_Problem details_: The full listing should be transcribed verbatim.

_Data below_:
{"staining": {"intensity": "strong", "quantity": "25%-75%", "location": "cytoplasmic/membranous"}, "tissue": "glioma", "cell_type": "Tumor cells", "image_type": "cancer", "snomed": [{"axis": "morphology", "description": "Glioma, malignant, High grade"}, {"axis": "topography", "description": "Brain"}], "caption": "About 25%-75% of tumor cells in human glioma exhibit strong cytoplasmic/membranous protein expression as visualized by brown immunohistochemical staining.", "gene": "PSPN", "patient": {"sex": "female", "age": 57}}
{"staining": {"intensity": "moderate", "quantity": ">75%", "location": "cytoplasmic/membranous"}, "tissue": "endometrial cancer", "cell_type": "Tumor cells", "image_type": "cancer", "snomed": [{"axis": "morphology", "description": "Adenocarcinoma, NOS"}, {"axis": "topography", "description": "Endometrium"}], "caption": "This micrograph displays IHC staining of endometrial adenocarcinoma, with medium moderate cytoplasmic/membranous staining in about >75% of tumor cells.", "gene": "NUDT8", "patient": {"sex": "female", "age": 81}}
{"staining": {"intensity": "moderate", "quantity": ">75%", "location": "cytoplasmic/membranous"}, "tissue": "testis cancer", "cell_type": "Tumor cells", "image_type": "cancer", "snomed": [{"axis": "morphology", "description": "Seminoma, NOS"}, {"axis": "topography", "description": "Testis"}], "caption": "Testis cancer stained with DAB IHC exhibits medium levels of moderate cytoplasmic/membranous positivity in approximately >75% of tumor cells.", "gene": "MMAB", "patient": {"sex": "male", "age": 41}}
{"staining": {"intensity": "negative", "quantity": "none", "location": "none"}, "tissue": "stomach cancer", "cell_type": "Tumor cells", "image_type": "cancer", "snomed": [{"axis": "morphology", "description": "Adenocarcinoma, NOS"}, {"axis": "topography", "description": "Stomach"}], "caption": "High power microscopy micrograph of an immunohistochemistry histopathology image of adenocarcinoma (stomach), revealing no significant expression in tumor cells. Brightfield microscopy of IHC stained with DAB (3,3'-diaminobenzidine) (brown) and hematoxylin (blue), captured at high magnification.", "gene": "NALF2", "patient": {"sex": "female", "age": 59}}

_The completed task_:
{"staining": {"intensity": "strong", "quantity": "25%-75%", "location": "cytoplasmic/membranous"}, "tissue": "glioma", "cell_type": "Tumor cells", "image_type": "cancer", "snomed": [{"axis": "morphology", "description": "Glioma, malignant, High grade"}, {"axis": "topography", "description": "Brain"}], "caption": "About 25%-75% of tumor cells in human glioma exhibit strong cytoplasmic/membranous protein expression as visualized by brown immunohistochemical staining.", "gene": "PSPN", "patient": {"sex": "female", "age": 57}}
{"staining": {"intensity": "moderate", "quantity": ">75%", "location": "cytoplasmic/membranous"}, "tissue": "endometrial cancer", "cell_type": "Tumor cells", "image_type": "cancer", "snomed": [{"axis": "morphology", "description": "Adenocarcinoma, NOS"}, {"axis": "topography", "description": "Endometrium"}], "caption": "This micrograph displays IHC staining of endometrial adenocarcinoma, with medium moderate cytoplasmic/membranous staining in about >75% of tumor cells.", "gene": "NUDT8", "patient": {"sex": "female", "age": 81}}
{"staining": {"intensity": "moderate", "quantity": ">75%", "location": "cytoplasmic/membranous"}, "tissue": "testis cancer", "cell_type": "Tumor cells", "image_type": "cancer", "snomed": [{"axis": "morphology", "description": "Seminoma, NOS"}, {"axis": "topography", "description": "Testis"}], "caption": "Testis cancer stained with DAB IHC exhibits medium levels of moderate cytoplasmic/membranous positivity in approximately >75% of tumor cells.", "gene": "MMAB", "patient": {"sex": "male", "age": 41}}
{"staining": {"intensity": "negative", "quantity": "none", "location": "none"}, "tissue": "stomach cancer", "cell_type": "Tumor cells", "image_type": "cancer", "snomed": [{"axis": "morphology", "description": "Adenocarcinoma, NOS"}, {"axis": "topography", "description": "Stomach"}], "caption": "High power microscopy micrograph of an immunohistochemistry histopathology image of adenocarcinoma (stomach), revealing no significant expression in tumor cells. Brightfield microscopy of IHC stained with DAB (3,3'-diaminobenzidine) (brown) and hematoxylin (blue), captured at high magnification.", "gene": "NALF2", "patient": {"sex": "female", "age": 59}}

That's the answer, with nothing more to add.